# Special Needs Sr. Baby -- Orance County Shelter, CA



## CorkieYorkie (Apr 10, 2012)

breaks my heart...

https://www.facebook.com/photo.php?...3620223.836567.315830505222&type=3&permPage=1

UNALTERED FEMALE , WHITE MALTESE, Age: 12 YEARS 
Intake Condition: APC
Additional Info: BLIND/HEART MURMUR
This animal has been at the shelter since 04/23/2012. Review Date: 04/30/2012


----------



## michellerobison (Dec 17, 2009)

That's so sad, how can anyone dump a senior fluff!


----------



## Cheri (Jan 7, 2008)

Isn't there a member on here that is in Orange County and does rescues???


----------



## girlie girl (May 28, 2006)

I sent mary palmer an email about this little girl. Also the lady in california is Debbie Padilla. Im going to see if i can find an email for her on here. If anyone knows her personally can u contact her......thanks Jan


----------



## girlie girl (May 28, 2006)

I forgot to say her name on here is 3maltmom!!!!


----------



## lmillette (Apr 23, 2012)

I just posted this onto Bronwyne's facebook. I will also email her. She is in Orange Country and with the AMA. I hope we can help this baby!!


----------



## girlie girl (May 28, 2006)

thanks!!!!!!


----------



## CorkieYorkie (Apr 10, 2012)

Thanks everyone!!  It helps so much knowing people care... just wish I was in CA so I could help!! Hopefully we will get an update on this poor baby soon...


----------



## lmillette (Apr 23, 2012)

CorkieYorkie said:


> breaks my heart...
> 
> https://www.facebook.com/photo.php?...3620223.836567.315830505222&type=3&permPage=1
> 
> ...


I just talked to the shelter and it appears they have owner information, so they are holding her until 4/30 for the owner to come forth then I believe they will make her available...They said to check back after 4/30.


----------



## lmillette (Apr 23, 2012)

CorkieYorkie said:


> Thanks everyone!!  It helps so much knowing people care... just wish I was in CA so I could help!! Hopefully we will get an update on this poor baby soon...


It is so heart warming to see how many people care and come together for these wonderful babies!! I also wish I was in CA... It seems like they have a huge need for help...


----------



## plenty pets 20 (Jul 8, 2006)

We have the info on her and are looking into helping if we can. We have taken a few old ones in the past weeks and now the Mom with the babies. Just not sure if we can make this happen, if the owners dont turn up. I hope they do and havent just dumped her.


----------



## girlie girl (May 28, 2006)

U guys rock!!!!! Please keep us posted!!!!


----------



## lmillette (Apr 23, 2012)

plenty pets 20 said:


> We have the info on her and are looking into helping if we can. We have taken a few old ones in the past weeks and now the Mom with the babies. Just not sure if we can make this happen, if the owners dont turn up. I hope they do and havent just dumped her.


Thanks Edie!! I hope the owners didn't dump her either... I'm sure the AMA is full with the recent rescues, so any help to this girl if the owners don't turn up, would be just wonderful!!!

* _Task 1_
Copy out the map outline records from their first line through the line containing "Mkushi, Central, Zambia", leaving out the pictures.

(Stored data)
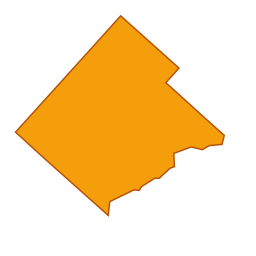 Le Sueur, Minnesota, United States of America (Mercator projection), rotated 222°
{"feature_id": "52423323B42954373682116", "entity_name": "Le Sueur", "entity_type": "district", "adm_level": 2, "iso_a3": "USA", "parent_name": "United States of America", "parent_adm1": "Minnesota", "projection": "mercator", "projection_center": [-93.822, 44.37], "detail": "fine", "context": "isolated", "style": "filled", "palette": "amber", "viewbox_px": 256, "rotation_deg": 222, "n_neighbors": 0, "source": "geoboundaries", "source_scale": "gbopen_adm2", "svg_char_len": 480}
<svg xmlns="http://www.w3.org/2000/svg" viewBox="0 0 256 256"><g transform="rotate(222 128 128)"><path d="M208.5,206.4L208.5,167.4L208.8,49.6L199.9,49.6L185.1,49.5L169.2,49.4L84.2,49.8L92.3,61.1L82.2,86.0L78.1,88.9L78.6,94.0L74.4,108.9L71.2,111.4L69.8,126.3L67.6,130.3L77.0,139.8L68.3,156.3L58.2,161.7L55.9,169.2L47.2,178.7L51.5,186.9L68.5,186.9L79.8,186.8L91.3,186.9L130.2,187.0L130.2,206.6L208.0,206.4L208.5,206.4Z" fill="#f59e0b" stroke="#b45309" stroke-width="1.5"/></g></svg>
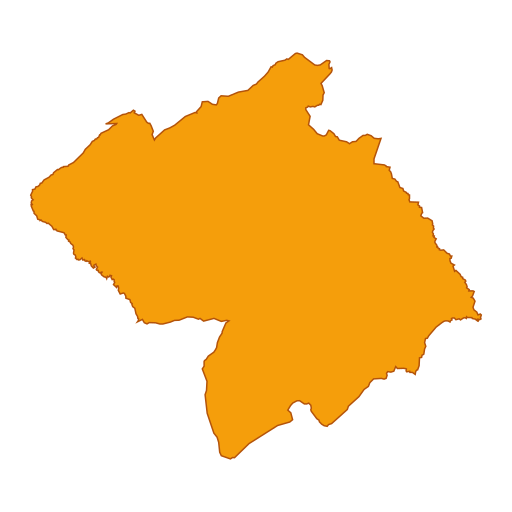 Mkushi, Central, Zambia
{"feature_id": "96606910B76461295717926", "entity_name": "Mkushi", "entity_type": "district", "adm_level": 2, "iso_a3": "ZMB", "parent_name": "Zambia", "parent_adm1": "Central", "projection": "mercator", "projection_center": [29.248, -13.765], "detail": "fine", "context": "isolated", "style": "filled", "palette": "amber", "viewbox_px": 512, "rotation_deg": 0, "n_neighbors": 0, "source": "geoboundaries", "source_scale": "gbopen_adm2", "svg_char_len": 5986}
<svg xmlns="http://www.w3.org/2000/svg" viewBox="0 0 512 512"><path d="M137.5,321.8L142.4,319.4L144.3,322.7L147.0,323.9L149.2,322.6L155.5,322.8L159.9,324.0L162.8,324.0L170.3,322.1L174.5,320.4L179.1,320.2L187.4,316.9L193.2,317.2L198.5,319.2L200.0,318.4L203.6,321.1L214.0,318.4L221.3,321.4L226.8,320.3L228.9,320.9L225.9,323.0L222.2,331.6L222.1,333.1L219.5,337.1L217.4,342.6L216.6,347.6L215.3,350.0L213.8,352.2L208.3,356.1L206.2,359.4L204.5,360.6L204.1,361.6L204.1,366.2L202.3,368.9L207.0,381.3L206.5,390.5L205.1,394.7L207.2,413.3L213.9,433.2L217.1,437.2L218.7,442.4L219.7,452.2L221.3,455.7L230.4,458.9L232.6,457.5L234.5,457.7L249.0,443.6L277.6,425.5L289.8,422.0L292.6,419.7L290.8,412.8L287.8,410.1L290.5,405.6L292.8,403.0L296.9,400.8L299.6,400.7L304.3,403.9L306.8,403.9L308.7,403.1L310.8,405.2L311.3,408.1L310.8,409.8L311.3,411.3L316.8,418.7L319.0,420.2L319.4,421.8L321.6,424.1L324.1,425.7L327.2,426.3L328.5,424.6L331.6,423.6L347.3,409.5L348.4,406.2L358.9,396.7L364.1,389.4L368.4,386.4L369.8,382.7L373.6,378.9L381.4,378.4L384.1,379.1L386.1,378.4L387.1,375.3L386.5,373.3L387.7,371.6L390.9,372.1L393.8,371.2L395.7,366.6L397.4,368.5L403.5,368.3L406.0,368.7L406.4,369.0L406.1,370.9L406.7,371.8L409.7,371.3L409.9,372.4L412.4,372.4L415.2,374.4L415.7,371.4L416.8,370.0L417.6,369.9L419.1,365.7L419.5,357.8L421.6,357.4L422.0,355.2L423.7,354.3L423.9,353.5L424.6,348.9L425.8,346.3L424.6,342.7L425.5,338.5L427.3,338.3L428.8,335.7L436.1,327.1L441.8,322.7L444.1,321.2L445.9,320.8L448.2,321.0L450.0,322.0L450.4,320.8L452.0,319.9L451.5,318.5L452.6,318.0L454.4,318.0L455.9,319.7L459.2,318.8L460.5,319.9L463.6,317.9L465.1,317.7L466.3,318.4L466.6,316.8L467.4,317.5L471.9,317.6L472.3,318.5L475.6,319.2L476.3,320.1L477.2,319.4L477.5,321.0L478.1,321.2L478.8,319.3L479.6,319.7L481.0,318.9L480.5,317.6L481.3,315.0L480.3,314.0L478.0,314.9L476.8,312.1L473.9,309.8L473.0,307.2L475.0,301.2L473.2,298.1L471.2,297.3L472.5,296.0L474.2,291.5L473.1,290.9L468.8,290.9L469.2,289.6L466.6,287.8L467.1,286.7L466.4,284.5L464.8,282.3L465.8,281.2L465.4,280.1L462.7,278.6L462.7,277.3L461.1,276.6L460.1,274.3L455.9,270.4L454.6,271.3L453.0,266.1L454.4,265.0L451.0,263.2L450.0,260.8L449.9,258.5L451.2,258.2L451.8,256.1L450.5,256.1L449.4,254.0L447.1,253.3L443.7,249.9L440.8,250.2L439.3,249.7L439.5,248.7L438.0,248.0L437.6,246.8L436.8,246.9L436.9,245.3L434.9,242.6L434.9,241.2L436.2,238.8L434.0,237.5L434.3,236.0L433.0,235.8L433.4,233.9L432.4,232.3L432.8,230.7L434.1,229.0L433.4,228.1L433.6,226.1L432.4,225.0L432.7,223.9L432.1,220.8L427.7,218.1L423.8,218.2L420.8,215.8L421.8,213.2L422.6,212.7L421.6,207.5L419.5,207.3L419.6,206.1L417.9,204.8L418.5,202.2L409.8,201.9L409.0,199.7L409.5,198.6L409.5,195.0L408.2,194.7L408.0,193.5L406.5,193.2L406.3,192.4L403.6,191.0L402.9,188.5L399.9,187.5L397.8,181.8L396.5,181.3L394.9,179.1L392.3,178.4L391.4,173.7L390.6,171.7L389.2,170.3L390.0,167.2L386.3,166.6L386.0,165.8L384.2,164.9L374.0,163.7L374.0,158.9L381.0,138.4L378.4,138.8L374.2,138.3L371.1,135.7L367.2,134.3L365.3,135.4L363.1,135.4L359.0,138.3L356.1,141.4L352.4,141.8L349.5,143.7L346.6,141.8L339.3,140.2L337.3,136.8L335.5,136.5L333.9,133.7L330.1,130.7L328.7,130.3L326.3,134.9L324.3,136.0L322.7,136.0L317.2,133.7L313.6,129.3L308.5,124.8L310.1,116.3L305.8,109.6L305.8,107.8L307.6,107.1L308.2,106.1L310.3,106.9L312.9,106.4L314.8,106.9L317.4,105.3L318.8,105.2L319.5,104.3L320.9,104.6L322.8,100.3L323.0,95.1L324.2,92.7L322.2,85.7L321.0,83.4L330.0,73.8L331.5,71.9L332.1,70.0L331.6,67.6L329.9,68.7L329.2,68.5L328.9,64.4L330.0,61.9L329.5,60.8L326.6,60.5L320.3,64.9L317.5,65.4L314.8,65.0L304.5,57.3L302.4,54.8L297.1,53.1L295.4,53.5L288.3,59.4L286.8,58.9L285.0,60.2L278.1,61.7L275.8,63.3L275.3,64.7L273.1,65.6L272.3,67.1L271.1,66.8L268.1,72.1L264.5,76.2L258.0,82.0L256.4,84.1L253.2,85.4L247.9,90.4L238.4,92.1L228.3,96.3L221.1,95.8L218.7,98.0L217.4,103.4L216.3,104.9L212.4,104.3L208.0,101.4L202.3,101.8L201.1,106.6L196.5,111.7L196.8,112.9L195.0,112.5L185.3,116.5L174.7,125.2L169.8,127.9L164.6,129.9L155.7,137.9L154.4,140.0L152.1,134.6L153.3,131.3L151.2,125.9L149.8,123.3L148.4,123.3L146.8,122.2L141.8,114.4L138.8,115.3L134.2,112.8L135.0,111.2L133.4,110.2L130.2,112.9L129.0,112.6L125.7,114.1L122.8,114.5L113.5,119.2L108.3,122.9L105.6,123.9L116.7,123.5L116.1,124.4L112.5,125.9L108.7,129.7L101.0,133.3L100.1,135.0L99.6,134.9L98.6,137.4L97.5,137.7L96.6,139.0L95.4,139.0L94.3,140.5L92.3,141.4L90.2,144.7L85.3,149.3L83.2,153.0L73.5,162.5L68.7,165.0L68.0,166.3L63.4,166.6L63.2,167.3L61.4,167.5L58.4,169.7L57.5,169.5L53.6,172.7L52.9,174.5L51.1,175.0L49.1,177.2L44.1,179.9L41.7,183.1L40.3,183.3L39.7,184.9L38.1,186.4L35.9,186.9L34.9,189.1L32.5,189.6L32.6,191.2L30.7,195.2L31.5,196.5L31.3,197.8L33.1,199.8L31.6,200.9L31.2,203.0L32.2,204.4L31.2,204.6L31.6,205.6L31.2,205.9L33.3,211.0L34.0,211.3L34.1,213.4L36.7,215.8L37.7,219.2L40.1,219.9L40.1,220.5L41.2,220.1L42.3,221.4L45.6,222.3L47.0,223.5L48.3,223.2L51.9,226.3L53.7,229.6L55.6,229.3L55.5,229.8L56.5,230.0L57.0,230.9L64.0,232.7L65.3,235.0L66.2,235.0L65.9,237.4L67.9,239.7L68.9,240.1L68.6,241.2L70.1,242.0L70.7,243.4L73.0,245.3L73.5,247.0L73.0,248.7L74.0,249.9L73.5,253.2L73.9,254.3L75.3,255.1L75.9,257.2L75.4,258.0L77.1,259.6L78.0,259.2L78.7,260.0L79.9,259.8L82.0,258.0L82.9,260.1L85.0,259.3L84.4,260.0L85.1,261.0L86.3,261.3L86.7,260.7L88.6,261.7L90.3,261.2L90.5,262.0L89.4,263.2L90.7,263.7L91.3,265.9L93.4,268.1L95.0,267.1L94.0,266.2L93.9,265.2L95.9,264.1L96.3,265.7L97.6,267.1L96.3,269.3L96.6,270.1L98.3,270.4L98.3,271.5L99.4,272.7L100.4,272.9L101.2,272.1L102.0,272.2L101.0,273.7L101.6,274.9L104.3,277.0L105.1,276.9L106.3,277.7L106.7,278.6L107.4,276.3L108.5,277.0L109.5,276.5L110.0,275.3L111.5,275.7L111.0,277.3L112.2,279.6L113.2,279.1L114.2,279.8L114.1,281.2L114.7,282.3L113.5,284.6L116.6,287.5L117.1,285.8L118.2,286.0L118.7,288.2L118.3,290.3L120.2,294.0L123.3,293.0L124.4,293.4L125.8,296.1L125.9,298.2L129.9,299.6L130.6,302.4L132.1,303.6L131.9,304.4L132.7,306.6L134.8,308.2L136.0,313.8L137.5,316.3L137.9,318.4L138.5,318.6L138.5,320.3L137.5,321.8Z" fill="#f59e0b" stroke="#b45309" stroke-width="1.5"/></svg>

* _Task 2_
Answer these questions from the forum thread about the shelter Maltese.
(a) What age is the Maltese listed as?
(b) Until what date is the shelter holding her for the owner to come forth?
(c) Besides a few old ones, whom does plenty pets 20 say they have taken in?

* _Reply 1_
 Le Sueur, Minnesota, United States of America (Mercator projection), rotated 222°
{"feature_id": "52423323B42954373682116", "entity_name": "Le Sueur", "entity_type": "district", "adm_level": 2, "iso_a3": "USA", "parent_name": "United States of America", "parent_adm1": "Minnesota", "projection": "mercator", "projection_center": [-93.822, 44.37], "detail": "fine", "context": "isolated", "style": "filled", "palette": "amber", "viewbox_px": 256, "rotation_deg": 222, "n_neighbors": 0, "source": "geoboundaries", "source_scale": "gbopen_adm2", "svg_char_len": 480}
<svg xmlns="http://www.w3.org/2000/svg" viewBox="0 0 256 256"><g transform="rotate(222 128 128)"><path d="M208.5,206.4L208.5,167.4L208.8,49.6L199.9,49.6L185.1,49.5L169.2,49.4L84.2,49.8L92.3,61.1L82.2,86.0L78.1,88.9L78.6,94.0L74.4,108.9L71.2,111.4L69.8,126.3L67.6,130.3L77.0,139.8L68.3,156.3L58.2,161.7L55.9,169.2L47.2,178.7L51.5,186.9L68.5,186.9L79.8,186.8L91.3,186.9L130.2,187.0L130.2,206.6L208.0,206.4L208.5,206.4Z" fill="#f59e0b" stroke="#b45309" stroke-width="1.5"/></g></svg>
 Mkushi, Central, Zambia

* _Reply 2_
(a) 12 years.
(b) 4/30.
(c) The Mom with the babies.